Induction of the graft-versus-leukemia (GvL) effect in the absence of graft-versus-host disease (GvHD) by CD4+ T-cells directed against DM-sensitive antigens will be tested in murine models of allogeneic bone marrow transplantation both in a minor and a major mismatch setting. Using H2-O (murine HLA-DO) knock-out and transgenic mice as well as wild type mice as recipient strains will allow us to determine the role of the tissue-specific expression of H2-O for induction of GvL effect and GvHD. In addition, we aim to unravel regulation of HLA-DO expression in human cells. Finally, we will test effects of HLA-DO regulators on GvL effect and GvHD.
HLA-DPB1 mismatch antigens occur in allogeneic HSCT from unrelated donors and represent powerful leukemia rejections antigens, which can be efficiently targeted by T cells that have been genetically reprogrammed with allo-HLA-DPB1 specific T-cell receptors (TCR-DP). In this project we will develop an approach that allows for efficient and safe TCR-DP gene therapy in allogeneic HSCT. Special emphasis will be placed on the prevention of treatment-induced HLA-DP-specific alloreactivity to non-hematopoietic tissues (e.g. by „ON-Switch“ TCR or TCR-RNA transfer) and on the development of a novel humanized mouse model that enables the pre-clinical testing of this approach.

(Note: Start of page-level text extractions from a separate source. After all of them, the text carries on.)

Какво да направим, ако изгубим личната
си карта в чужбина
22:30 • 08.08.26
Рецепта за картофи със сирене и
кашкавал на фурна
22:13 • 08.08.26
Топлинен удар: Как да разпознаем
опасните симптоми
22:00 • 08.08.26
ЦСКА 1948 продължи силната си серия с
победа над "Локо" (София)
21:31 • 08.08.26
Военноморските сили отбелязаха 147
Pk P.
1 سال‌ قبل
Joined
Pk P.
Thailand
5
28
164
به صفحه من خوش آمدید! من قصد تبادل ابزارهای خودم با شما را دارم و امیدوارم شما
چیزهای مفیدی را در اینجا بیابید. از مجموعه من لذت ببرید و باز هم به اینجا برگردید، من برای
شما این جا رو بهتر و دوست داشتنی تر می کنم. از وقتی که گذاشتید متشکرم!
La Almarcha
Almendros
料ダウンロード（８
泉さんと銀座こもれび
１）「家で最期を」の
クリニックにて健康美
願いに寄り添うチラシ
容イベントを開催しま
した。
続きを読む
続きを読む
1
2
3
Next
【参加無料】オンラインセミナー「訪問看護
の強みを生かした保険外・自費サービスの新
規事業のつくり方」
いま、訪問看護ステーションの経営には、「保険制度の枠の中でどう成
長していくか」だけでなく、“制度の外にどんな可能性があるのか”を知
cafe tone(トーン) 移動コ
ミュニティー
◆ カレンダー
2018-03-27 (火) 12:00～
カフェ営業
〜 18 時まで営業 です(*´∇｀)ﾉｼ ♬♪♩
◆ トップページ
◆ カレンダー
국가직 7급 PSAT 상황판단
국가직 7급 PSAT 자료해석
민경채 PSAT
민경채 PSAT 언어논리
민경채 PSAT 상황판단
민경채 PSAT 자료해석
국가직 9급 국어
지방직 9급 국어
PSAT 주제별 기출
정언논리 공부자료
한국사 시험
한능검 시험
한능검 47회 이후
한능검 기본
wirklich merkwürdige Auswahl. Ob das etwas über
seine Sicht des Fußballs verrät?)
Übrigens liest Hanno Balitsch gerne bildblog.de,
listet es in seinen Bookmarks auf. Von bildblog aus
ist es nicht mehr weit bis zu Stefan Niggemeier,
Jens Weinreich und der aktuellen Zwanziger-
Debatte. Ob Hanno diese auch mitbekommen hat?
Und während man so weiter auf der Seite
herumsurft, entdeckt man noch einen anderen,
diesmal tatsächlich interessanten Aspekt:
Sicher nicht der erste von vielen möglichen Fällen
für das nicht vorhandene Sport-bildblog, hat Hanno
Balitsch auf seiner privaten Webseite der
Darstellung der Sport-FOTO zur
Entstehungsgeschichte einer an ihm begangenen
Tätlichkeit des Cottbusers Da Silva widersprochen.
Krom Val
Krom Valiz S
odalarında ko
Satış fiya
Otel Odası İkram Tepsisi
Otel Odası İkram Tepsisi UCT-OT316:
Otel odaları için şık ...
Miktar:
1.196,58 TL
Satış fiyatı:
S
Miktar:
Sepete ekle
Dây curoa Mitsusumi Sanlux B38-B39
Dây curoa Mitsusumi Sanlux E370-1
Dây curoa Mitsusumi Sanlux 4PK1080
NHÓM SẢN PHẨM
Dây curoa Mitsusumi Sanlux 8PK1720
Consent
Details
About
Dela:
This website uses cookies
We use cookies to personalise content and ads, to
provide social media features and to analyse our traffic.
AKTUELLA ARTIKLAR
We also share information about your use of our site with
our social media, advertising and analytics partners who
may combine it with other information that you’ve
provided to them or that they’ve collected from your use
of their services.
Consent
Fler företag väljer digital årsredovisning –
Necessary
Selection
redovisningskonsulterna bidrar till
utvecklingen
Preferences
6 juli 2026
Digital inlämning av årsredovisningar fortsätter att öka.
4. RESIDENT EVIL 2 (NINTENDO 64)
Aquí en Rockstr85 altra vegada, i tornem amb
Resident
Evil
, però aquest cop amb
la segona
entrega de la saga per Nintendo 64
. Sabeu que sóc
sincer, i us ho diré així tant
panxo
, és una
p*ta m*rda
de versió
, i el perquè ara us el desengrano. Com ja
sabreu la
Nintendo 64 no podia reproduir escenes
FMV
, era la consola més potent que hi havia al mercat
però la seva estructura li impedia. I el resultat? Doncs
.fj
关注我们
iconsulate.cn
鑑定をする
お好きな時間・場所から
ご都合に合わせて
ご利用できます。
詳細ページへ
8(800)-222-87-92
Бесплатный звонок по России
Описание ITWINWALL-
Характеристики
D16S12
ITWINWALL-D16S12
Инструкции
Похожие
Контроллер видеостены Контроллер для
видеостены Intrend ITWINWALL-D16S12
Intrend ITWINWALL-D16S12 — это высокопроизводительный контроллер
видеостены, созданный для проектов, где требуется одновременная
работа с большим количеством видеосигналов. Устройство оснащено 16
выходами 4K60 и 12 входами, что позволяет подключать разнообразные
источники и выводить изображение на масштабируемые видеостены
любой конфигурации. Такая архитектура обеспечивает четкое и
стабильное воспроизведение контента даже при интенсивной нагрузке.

In this project, we apply the chimeric antigen receptor (CAR) technology to augment the GvL effect of HSCT. CARs are synthetic designer receptors that redirect the specificity of T cells to recognize malignant cells. We will pursue two novel CAR targets, i.e. FLT3 in acute myeloid leukemia and SLAMF7 in multiple myeloma, and apply cutting-edge strategies to increase their efficacy (e.g. through metabolic arming) and safety (e.g. with enhanced suicide genes). To avoid GvHD, we will generate CMV-specific (endogenous TCR) CAR-T cells and employ novel in vivo models to evaluate their ability to concomitantly battle against leukemia/myeloma and CMV infection.
We aim to develop novel bi-molecular hemibody constructs that address antigen combinations instead of single target molecules for high precision immunotherapy in the context of allogeneic HSCT. In a first step, we opt to improve the biochemical properties of the constructs focusing on stability, solubility and producibility. In a second step, we will establish humanized NSG mouse models to investigate pharmacokinetics and the specific requisites of dual antigen targeting, mimicking the clinical situation of leukemia patients undergoing allogeneic HSCT.
We hypothesize that oxidative stress confers immunological “hits” that predispose for leukemia relapse. The reconstituting donor immune system, which is fundamental for the GvL effect, is negatively impacted by oxidative stress. Our project addresses the importance of redox-balance after allo-HSCT. We will assess oxidative stress and its impact on immune reconstitution and function in allo-HSCT patients. We will test interventions for improving the T-cells’ anti-oxidative capacities together with other key functional properties. Our goal is to identify novel redox biomarkers predicting relapse risk that will allow us the rational design of targeted redox modulation for relapse prevention.
Relapse after alloHSCT is frequently associated with poor survival in patients with advanced B-cell malignancies. In order to investigate curative options for those patients, we are conducting in collaboration with the US National Cancer Institute (NCI) a first in human trial employing donor-derived CD19-CAR TSCMcells. In this project, we plan to perform a comprehensive and detailed immunomonitoring comparing TSCM-enriched CAR T cell products to conventional donor-derived CAR T cells from a prior NCI study conducted on a similar subset of patients. In particular, we will investigate potential benefits of the TSCM cell platform in terms of CAR T cell expansion, long-term persistence, CAR T cell functionality, safety profile and alloreactivity. Finally, by using retroviral insertion and TCR clonotype analyses, we will assess the differentiation trajectory of CD19-CAR and untransduced TSCMcells to determine how CAR signaling affect their self-renewal and multipotency.
The impact of selective and timed activation or inhibition of the type I interferon inducing cGAS / STING pathway during the course of allo-HSCT and its influence on the GvL effect as well as donor T cell activation and differentiation remains unknown. Using selective receptor ligands and inhibitors, and a combination of advanced in vivo models of leukemia and lymphoma, allogeneic transplantation models, and next-generation sequencing approaches, we aim to unravel the consequences of timed cGAS/STING activation / inhibition during allo-HSCT.